Wie geht es weiter mit der Braunkohle? Dr. Frank Weigand, Vorstandsvorsitzender der RWE Power AG, bezieht im en:former-Interview Stellung zu dieser und anderen Fragen.
en:former: Herr Dr. Weigand, Sie stehen seit Anfang 2018 an der Spitze von RWE Power. Welche Ziele haben Sie für das Unternehmen?
Wichtig ist mir, das Thema Versorgungssicherheit stärker in der energiepolitischen Debatte zu verankern. Die Braunkohle spielt dabei eine wichtige Rolle – auch wenn es aktuell viel Gegenwind gibt. Außerdem wollen wir uns weiter entwickeln. Mit zum Teil sehr spannenden Innovationen. Wir forschen zum Beispiel an zahlreichen Projekten, um den Rohstoff CO2, den wir aus dem Rauchgas abtrennen, nutzbar zu machen – etwa als Ersatztreibstoff für Diesel.
Wie zukunftsfähig ist denn der Energieträger Braunkohle noch?
Wir sollten nicht den Fehler machen, Braunkohle zu schnell abzuschreiben.

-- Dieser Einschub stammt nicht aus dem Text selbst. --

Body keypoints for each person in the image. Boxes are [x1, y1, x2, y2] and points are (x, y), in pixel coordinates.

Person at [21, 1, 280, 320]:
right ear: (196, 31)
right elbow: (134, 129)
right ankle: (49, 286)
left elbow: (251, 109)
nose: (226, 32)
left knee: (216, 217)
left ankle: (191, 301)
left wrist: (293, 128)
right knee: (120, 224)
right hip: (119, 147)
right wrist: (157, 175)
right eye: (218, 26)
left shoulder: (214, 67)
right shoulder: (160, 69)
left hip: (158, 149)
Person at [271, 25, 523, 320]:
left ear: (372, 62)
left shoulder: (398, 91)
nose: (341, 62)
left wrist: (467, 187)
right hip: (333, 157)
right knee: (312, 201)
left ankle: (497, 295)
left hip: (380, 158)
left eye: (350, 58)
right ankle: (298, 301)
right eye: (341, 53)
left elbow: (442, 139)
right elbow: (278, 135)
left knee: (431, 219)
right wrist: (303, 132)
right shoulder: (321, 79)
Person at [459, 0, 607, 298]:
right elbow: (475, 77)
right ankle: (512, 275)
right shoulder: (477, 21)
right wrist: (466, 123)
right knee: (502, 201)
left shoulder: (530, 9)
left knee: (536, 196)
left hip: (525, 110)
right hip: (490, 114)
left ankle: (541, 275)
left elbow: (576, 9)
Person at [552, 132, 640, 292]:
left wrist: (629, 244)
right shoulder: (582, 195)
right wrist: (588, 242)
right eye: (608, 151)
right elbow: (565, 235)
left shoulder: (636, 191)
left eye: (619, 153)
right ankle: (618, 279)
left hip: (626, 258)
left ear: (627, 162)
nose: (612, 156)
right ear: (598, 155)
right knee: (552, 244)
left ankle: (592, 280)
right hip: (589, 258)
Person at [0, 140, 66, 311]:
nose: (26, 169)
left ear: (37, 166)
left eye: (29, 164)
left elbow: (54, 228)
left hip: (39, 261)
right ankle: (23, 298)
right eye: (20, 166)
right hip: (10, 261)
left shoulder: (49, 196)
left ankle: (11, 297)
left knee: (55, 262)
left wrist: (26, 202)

Sie wird als Brückentechnologie noch Jahrzehnte gebraucht, damit wir in Sachen Stromversorgung sicher aufgestellt sind. Ein Beispiel: Wir hatten im Winter etliche Tage, an denen die Erneuerbaren circa 20 Gigawattstunden (GWh) Strom geliefert haben, in Deutschland wurden aber mehr als 70 GWh gebraucht. Diese Lücke muss ja gefüllt werden. Gegenwärtig sind es die konventionellen Kraftwerke, die gesicherte Leistung zur Verfügung stellen können – auch weil großtechnische Speicher noch nicht verfügbar sind. Am wichtigsten dabei ist die Braunkohle, da sie am günstigsten sowohl Grundlaststrom liefern kann als auch flexibel hoch- und runtergefahren werden kann.
Aber die Rolle von RWE ändert sich?
Ja, wir werden zum Anbieter gesicherter Leistung und sind der stabile und verlässliche Partner der erneuerbaren Energien. Und Nordrhein-Westfalen ist der Top-Standort für gesicherte Leistung.

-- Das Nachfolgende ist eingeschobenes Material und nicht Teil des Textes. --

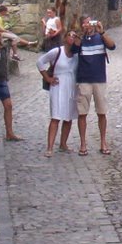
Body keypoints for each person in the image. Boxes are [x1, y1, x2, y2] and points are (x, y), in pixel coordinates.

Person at [74, 15, 115, 156]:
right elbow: (74, 49)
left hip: (99, 79)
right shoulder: (80, 38)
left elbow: (112, 46)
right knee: (82, 113)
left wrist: (102, 32)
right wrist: (82, 34)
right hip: (84, 79)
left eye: (90, 22)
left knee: (102, 112)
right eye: (85, 23)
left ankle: (103, 142)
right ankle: (83, 144)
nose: (88, 25)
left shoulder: (100, 37)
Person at [37, 28, 78, 157]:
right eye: (70, 35)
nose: (72, 37)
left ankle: (63, 144)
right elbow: (40, 62)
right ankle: (49, 147)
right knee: (56, 116)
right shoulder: (57, 51)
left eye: (74, 36)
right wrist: (47, 78)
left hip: (71, 86)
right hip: (58, 85)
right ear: (65, 38)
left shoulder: (77, 54)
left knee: (68, 117)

Das entlässt Sie aber nicht aus der öffentlichen Diskussion rund um die Klimaziele.
Der Kohleausstieg hat ja längst begonnen. Und diesen Prozess gestalten wir aktiv mit. Denn die Braunkohle trägt signifikant zum Klimaschutz bei. Wir haben einen klaren Fahrplan, um die Emissionen zu mindern. Wir werden unsere CO2-Emissionen bis 2030 um 40 bis 50 Prozent reduzieren. Nennen Sie mir einen anderen Bereich, ob Bau- oder Verkehrssektor oder einen anderen, der so viel CO2 reduziert wie wir!
Sie sagten, die Rolle von RWE ändert sich. Was bedeutet das für die Region?

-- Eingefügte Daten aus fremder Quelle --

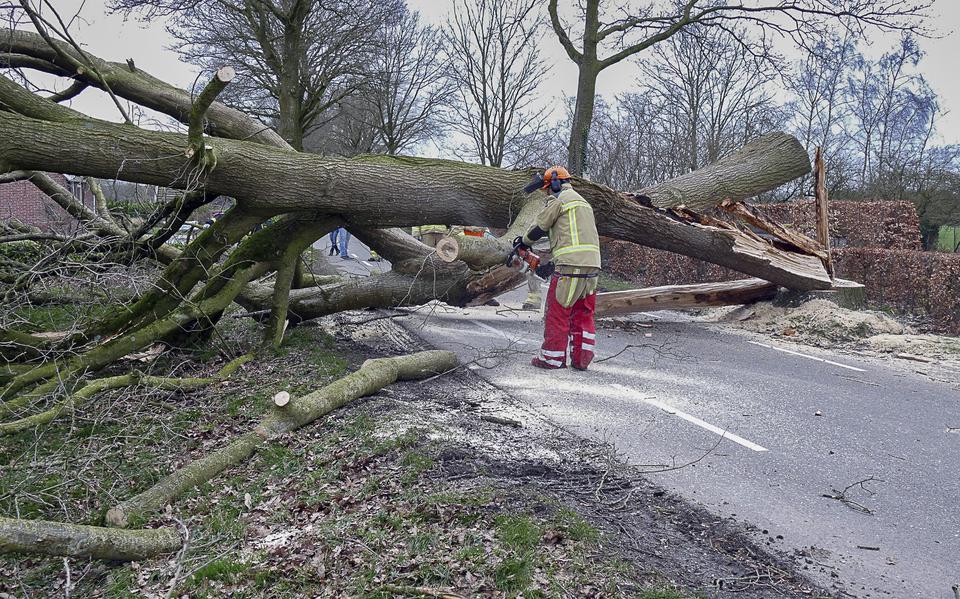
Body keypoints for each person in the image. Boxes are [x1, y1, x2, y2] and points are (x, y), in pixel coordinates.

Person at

Klimaschutz, Versorgungssicherheit, bezahlbarer Strom: Dieses Dreieck müssen wir nach wie vor gemeinsam betrachten. Das ist etwa für die energieintensive Industrie wichtig, an der Tausende Jobs hängen. Aber auch für die Menschen, die in Tagebauen und Kraftwerken arbeiten. Und nicht zuletzt für die Zulieferbetriebe und die vielen Unternehmen vor Ort. Überstürztes Handeln würde vielen schaden, aber vor allem dem Klima nichts nützen. Die Regionen müssen die Chance erhalten, ihren Strukturwandel mit Zeit vernünftig einzuleiten und sie dürfen dabei nicht allein gelassen werden. Wir wollen den Wandel im Sinne der Region und unserer Nachbarn unterstützen.